Nicknamed the Green Mountain State for obvious reasons, Vermont is also a state of mind. Dotted with fields, woods, trails, and ponds, much of Vermont is catnip for lovers of the outdoors who seek a relaxed pace of life that follows the rhythm of the seasons.
“My stress level [there] instantly goes from high to low,” says one owner of a second home in the pastoral town of Pomfret. With a primary residence on the North Shore, the avid cyclist and skier heads to Vermont whenever he can, often with his wife and two school-age children. Before building his house here, family ties and decades of happy memories were incentives for the two-hour-plus road trip. Now, there’s more: a place of his own.
It all started with the purchase of an antique barn frame and visions of a modest house, perhaps within that frame itself. A rather seismic shift in the homeowner’s mindset recast that plan. “I reached a point where I wanted to build something that my wife and I could eventually move into,” he says. “My new focus was on the quality of life long-term.”
The homeowner reached out to architect Tobin Shulman, principal at SV Design, for a scheme that would incorporate the barn frame as part of the homestead but not be the primary building. Wild Apple Homes signed on to oversee the construction.
The secluded property on a dirt road consists of nearly 20 acres, but the options for a buildable location were limited due to a substantial slope and dense trees. Once the house and barn were properly sited to take advantage of the views and work effectively with the topography, the architecture program developed organically.
“The intention of the design was to build a classic New England connected farm home,” says Shulman, referring to a style dating back to the 1600s that consisted of numerous farm buildings all connected in a rambling fashion. “In this case, the barn was based on the historic post-and-beam frame relocated here and then we built a stylistically pure Greek Revival main house to complement it.”
While the four-bedroom main house is where the family sleeps, and the barn serves as a garage, it is the structure in between the two where most of the day-to-day family activity takes place. Anchored by a massive stone fireplace beneath a 16-foot scissor-trussed ceiling, the open-concept connector houses the kitchen, living, and dining areas as well as a heavily trafficked mudroom.
“I wanted a big open space that could be utilized well,” says the homeowner. “It’s a good way for people to congregate.” Put differently, it accommodates a contemporary lifestyle in an unfussy way.
“One of the family’s requirements for the interior finishes was that nothing feels too dainty,” shares SV Design senior project manager Katy Finkenzeller. “Because it’s a vacation home, the focus was on the communal spaces. The rustic nature of the barn was brought into the connector part of the house.

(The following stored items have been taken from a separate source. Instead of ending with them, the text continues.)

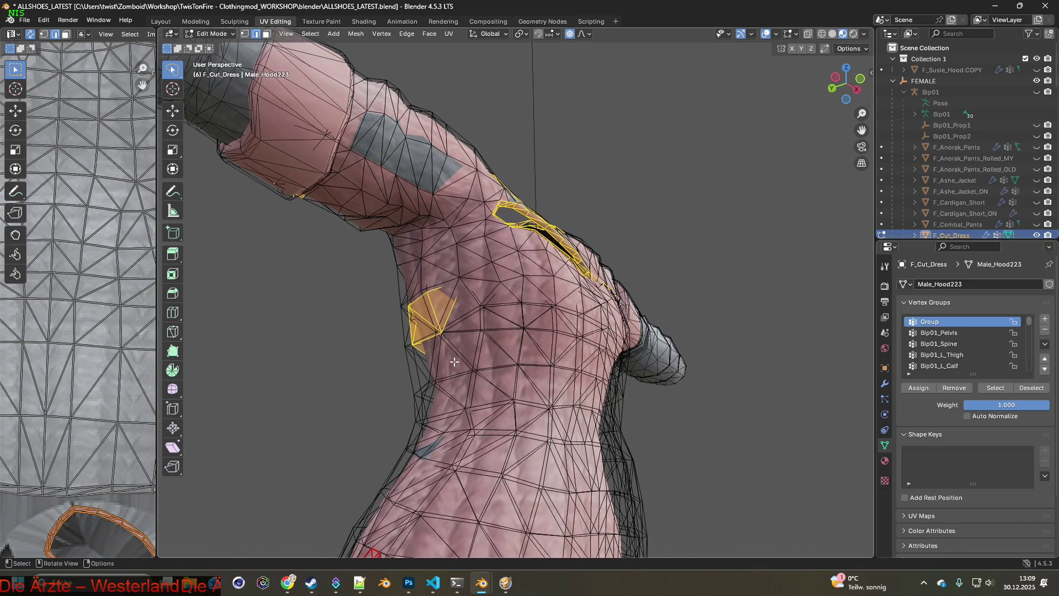
pyautogui.click(808, 33)
# In wireframe, deselect stray faces on the lower-left chest, left arm, armpit and below the chest ring.
pyautogui.click(822, 34)
pyautogui.moveTo(577, 203); pyautogui.dragTo(480, 305, button='middle')
pyautogui.keyDown('ctrl'); pyautogui.moveTo(517, 354); pyautogui.dragTo(298, 331); pyautogui.keyUp('ctrl')
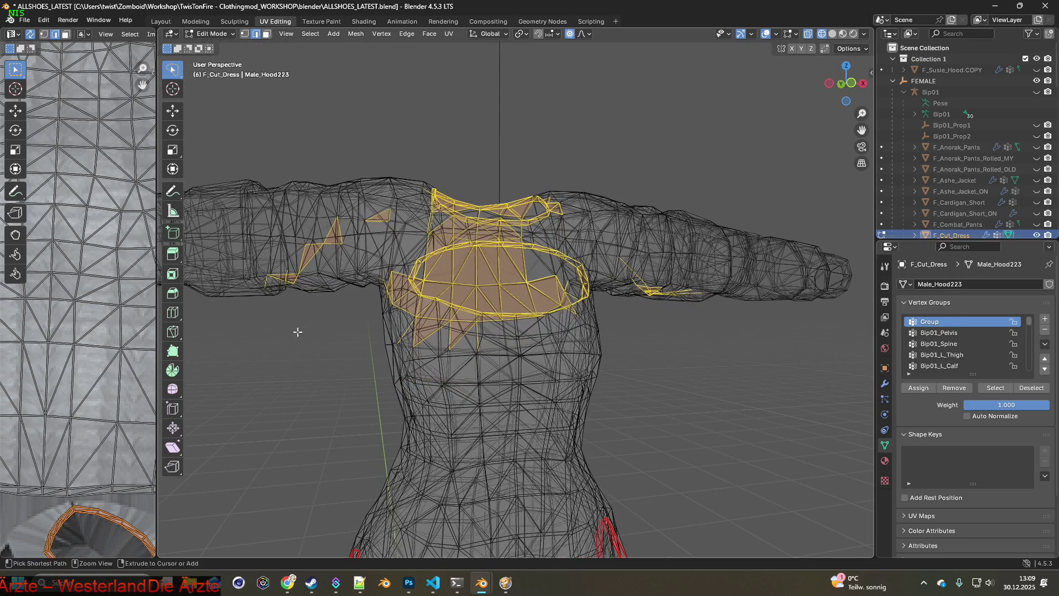
pyautogui.keyDown('ctrl'); pyautogui.moveTo(358, 202); pyautogui.dragTo(287, 293); pyautogui.keyUp('ctrl')
pyautogui.keyDown('ctrl'); pyautogui.moveTo(410, 325); pyautogui.dragTo(393, 306); pyautogui.keyUp('ctrl')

“Using salvaged wood as a finish material wherever it made sense became a go-to answer for the owners,” continues Finkenzeller. In the kitchen, the ceiling, the floor and an island are all made of old reclaimed boards that offer a variety of contrasting textures to the rugged aesthetic. Soapstone countertops have a complementary unpolished look, plus this green-building material is nonporous (no worries about staining), very durable and has high heat resistance.
“The whole kitchen was really about keeping it simple, usable,” notes Finkenzeller. “It’s not meant to be a party kitchen.” Thus, there was no reason to hide appliances with panels nor install a massive island for people to sit around. Instead, there’s a long and narrow table that encourages conviviality where the family settles for meals and to catch up with one another.
On the exterior, too, the board-and-batten connector with a metal roof is stylistically different from the main house and the barn. This was intentional, says Shulman, “in order to make it look like each piece of the home was built at a different time, not all at once.”
The windows change from white six-over-six in the main house to bronze six-over-one in the connector, where a slightly different treatment of the window trim situates it literally and stylistically between the very traditional main house and the very rustic barn. “Historically, this would have been an indication that the connector piece was built later, when larger pieces of glass became available,” notes Finkenzeller.
As great as his passion is for the house, the homeowner shares another perspective: “Take the house out of the equation, and it’s Vermont—the peace and quiet and tranquility—that I love.” SV Design took this emotion and matched it with architectural integrity, delivering a home that’s respectful of the environment, suited to a lifestyle and sure to acquire a patina of fond memories in years to come.